▶ [Trecho do documento]
= = = = = = =
Plano de Netanyahu provocaria a migração de milhões de palestinosAFP/Agência O Dia

A Espanha e outros sete países europeus condenaram, neste domingo (10), o plano de Israel para tomar a Cidade de Gaza, alertando que provocaria a morte de muitos civis e forçaria quase um milhão de palestinos a abandonarem suas casas.
O gabinete de segurança do primeiro-ministro israelense, Benjamin Netanyahu, aprovou na sexta-feira (8) o plano para uma operação em larga escala com o objetivo de tomar a Cidade de Gaza, o que desencadeou uma onda de críticas tanto em nível nacional quanto internacional.
Em uma declaração conjunta, os ministros das Relações Exteriores de oito países afirmaram que a decisão "não fará mais do que agravar a crise humanitária e comprometer ainda mais a vida dos reféns restantes" em poder do grupo islamista palestino Hamas.
Eles avaliaram que a operação pode provocar "um número inaceitavelmente elevado de vítimas fatais e o deslocamento forçado de quase um milhão de civis palestinos", segundo uma cópia da declaração divulgada pelo Ministério de Assuntos Exteriores da Espanha.
Islândia, Irlanda, Luxemburgo, Malta, Noruega, Portugal e Eslovênia assinaram o comunicado, além da Espanha.
Várias potências, entre elas alguns aliados de Israel, pressionam para que se negocie um cessar-fogo que garanta o retorno dos reféns e ajude a aliviar a crise humanitária na Faixa de Gaza.
= = = = = = =
▶ [Registros fornecidos]

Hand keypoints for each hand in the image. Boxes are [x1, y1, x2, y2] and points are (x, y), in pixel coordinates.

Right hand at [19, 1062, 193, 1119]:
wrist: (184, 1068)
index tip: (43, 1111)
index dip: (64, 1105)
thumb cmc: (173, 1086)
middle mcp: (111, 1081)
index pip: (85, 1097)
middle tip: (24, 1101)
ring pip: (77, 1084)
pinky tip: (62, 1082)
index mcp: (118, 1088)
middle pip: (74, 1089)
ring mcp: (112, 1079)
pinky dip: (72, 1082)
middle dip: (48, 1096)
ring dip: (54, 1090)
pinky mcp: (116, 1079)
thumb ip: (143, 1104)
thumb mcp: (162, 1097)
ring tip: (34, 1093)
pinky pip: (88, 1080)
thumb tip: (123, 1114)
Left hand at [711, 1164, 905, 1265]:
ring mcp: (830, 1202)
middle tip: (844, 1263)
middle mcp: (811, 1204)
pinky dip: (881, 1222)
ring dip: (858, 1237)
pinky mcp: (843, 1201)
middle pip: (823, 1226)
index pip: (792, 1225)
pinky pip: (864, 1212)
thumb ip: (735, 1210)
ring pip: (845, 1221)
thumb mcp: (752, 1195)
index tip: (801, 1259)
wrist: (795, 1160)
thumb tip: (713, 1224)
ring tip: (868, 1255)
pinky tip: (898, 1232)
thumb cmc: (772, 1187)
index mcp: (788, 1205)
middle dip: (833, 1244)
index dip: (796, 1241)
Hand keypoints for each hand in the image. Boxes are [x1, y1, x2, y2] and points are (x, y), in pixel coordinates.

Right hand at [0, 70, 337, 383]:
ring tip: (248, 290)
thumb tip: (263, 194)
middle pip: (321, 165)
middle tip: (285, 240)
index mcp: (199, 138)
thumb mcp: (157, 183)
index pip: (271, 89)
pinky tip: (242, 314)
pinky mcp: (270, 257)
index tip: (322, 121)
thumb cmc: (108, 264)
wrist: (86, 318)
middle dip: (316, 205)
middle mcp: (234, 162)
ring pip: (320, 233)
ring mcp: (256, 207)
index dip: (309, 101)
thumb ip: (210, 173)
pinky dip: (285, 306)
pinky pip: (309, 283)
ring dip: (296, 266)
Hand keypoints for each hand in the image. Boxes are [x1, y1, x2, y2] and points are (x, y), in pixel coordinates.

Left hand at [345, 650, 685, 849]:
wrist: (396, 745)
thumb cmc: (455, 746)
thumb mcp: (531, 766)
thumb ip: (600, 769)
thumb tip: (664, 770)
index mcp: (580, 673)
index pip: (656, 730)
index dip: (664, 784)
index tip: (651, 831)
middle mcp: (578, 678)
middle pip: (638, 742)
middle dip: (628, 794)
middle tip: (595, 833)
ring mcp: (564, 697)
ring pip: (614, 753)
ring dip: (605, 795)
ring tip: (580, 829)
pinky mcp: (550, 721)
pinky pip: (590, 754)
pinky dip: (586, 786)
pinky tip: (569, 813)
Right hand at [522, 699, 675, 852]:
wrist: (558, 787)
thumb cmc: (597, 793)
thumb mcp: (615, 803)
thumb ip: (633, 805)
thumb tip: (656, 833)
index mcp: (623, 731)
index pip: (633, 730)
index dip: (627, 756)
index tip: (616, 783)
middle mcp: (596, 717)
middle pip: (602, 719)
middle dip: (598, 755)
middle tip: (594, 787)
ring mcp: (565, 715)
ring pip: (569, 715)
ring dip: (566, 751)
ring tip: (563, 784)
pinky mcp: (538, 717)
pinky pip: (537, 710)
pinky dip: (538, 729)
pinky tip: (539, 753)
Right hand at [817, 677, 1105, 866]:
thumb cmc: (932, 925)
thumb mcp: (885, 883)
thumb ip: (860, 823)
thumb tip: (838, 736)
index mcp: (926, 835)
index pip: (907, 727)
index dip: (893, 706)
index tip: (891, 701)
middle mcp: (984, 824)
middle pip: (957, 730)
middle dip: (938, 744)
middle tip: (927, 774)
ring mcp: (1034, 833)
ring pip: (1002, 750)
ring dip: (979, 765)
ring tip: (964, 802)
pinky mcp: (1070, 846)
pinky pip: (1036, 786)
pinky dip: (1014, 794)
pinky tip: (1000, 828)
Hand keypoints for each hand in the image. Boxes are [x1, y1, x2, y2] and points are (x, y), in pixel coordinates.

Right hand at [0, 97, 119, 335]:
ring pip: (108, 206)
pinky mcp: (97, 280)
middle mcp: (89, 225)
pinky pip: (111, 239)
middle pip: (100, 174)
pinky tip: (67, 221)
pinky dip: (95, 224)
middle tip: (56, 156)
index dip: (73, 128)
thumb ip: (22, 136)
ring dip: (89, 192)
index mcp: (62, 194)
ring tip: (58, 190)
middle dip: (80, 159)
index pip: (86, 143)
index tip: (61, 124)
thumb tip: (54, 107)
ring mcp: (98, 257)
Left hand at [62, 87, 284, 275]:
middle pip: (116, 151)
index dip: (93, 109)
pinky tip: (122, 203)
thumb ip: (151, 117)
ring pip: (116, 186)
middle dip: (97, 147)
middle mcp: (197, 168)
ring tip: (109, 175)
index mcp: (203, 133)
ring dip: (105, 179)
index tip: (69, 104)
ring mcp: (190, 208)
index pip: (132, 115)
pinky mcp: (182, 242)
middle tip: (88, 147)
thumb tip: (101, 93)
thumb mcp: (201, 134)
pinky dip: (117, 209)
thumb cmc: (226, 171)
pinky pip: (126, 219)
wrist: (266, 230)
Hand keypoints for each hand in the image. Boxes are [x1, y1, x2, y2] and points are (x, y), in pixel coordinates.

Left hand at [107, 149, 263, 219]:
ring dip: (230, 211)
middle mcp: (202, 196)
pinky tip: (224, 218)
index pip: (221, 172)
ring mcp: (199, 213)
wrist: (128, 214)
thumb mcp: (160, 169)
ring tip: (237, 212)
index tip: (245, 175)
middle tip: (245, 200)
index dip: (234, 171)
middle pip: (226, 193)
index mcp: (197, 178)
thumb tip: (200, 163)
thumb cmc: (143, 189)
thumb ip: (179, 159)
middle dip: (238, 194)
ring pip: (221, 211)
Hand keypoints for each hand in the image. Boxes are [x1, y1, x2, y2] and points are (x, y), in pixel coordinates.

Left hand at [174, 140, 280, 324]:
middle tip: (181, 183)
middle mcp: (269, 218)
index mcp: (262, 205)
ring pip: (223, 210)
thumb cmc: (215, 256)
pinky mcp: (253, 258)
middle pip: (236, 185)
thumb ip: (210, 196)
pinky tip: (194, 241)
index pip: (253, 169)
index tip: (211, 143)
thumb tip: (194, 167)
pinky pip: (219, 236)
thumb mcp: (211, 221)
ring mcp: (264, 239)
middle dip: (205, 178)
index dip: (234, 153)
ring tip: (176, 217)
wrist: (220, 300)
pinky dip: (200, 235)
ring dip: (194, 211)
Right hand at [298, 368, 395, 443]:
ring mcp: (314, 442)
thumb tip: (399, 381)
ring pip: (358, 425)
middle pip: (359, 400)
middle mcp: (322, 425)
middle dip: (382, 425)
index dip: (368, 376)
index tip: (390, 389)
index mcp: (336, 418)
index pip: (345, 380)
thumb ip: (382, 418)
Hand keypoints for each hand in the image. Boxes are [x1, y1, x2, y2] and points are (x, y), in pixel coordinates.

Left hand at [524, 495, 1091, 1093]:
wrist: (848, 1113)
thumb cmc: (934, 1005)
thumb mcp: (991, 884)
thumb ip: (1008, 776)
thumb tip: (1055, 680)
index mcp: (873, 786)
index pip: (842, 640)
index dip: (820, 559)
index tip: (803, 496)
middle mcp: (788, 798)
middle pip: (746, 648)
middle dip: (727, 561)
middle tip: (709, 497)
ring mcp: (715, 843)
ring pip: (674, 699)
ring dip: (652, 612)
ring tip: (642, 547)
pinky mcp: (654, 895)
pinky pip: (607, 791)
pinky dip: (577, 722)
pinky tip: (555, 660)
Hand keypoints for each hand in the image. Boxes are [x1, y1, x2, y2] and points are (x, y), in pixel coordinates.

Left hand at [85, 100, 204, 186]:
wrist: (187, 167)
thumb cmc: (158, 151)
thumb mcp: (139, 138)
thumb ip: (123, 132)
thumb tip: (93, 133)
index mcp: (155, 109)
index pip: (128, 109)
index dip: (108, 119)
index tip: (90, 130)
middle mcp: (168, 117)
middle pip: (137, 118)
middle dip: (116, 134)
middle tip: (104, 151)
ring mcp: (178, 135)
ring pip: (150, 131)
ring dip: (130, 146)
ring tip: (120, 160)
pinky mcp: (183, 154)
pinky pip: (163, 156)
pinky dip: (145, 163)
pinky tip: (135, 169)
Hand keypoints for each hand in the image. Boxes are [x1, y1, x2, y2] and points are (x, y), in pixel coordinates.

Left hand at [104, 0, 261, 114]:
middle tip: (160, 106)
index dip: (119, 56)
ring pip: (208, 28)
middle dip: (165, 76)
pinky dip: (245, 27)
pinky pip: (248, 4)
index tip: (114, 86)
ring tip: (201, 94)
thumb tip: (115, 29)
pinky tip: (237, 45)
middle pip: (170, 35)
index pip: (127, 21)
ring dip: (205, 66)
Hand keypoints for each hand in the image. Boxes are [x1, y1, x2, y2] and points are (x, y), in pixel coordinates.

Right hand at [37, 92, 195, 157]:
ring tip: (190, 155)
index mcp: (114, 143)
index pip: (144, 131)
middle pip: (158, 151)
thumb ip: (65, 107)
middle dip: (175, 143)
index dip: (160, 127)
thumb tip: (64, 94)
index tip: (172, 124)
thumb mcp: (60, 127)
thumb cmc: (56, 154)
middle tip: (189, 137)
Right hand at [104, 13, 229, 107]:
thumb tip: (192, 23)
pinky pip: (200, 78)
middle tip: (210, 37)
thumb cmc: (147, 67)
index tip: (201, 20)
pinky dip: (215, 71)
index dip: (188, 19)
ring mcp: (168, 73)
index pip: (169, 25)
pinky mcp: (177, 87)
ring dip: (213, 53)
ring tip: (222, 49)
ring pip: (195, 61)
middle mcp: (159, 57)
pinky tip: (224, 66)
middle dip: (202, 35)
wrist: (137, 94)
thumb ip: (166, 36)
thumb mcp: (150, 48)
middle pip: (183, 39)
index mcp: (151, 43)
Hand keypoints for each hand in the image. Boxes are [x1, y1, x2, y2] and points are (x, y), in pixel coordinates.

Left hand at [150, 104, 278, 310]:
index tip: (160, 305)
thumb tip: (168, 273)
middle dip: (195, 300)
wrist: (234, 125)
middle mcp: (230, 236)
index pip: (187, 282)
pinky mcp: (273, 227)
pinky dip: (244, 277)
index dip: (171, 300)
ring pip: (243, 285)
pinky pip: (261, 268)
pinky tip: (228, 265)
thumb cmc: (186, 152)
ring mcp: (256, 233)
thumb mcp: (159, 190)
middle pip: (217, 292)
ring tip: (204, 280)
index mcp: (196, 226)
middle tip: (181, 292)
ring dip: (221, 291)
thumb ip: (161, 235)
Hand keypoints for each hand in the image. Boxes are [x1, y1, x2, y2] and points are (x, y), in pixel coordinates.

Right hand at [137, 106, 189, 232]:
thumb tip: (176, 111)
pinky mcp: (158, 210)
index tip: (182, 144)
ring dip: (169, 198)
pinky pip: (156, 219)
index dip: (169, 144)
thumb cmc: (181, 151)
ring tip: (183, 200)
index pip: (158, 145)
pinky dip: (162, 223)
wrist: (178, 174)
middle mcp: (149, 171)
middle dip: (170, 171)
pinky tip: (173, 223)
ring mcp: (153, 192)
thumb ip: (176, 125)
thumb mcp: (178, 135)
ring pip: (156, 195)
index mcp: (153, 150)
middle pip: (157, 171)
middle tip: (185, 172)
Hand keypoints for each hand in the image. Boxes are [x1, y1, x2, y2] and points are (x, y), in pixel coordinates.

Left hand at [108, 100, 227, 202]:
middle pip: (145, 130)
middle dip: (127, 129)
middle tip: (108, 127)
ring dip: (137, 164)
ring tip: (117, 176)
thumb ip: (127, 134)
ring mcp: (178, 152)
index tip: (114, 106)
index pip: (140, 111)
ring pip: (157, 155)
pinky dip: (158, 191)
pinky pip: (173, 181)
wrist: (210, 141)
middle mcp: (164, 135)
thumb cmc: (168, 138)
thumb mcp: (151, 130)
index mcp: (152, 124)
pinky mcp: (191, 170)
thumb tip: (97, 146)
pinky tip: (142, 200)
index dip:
= = = = = = =
▶ [Tarefas a realizar]
1 – Segundo a notícia sobre Gaza, em que dia o gabinete de segurança de Benjamin Netanyahu aprovou o plano para tomar a Cidade de Gaza?
2 – Reescreva de forma mais concisa o parágrafo da notícia sobre Gaza que começa com "O gabinete de segurança", mantendo seus fatos principais.
3 – Transcreva da notícia sobre Gaza o trecho que vai de "Eles avaliaram que" a "além da Espanha.".
Os registros não são usados nesta atividade.

▶ [Problemas resolvidos]
1 – Na sexta-feira (8).

2 – Na sexta-feira (8), o gabinete de segurança de Benjamin Netanyahu aprovou um plano de operação em larga escala para tomar a Cidade de Gaza, o que gerou críticas nacionais e internacionais.

3 –
Eles avaliaram que a operação pode provocar "um número inaceitavelmente elevado de vítimas fatais e o deslocamento forçado de quase um milhão de civis palestinos", segundo uma cópia da declaração divulgada pelo Ministério de Assuntos Exteriores da Espanha.
Islândia, Irlanda, Luxemburgo, Malta, Noruega, Portugal e Eslovênia assinaram o comunicado, além da Espanha.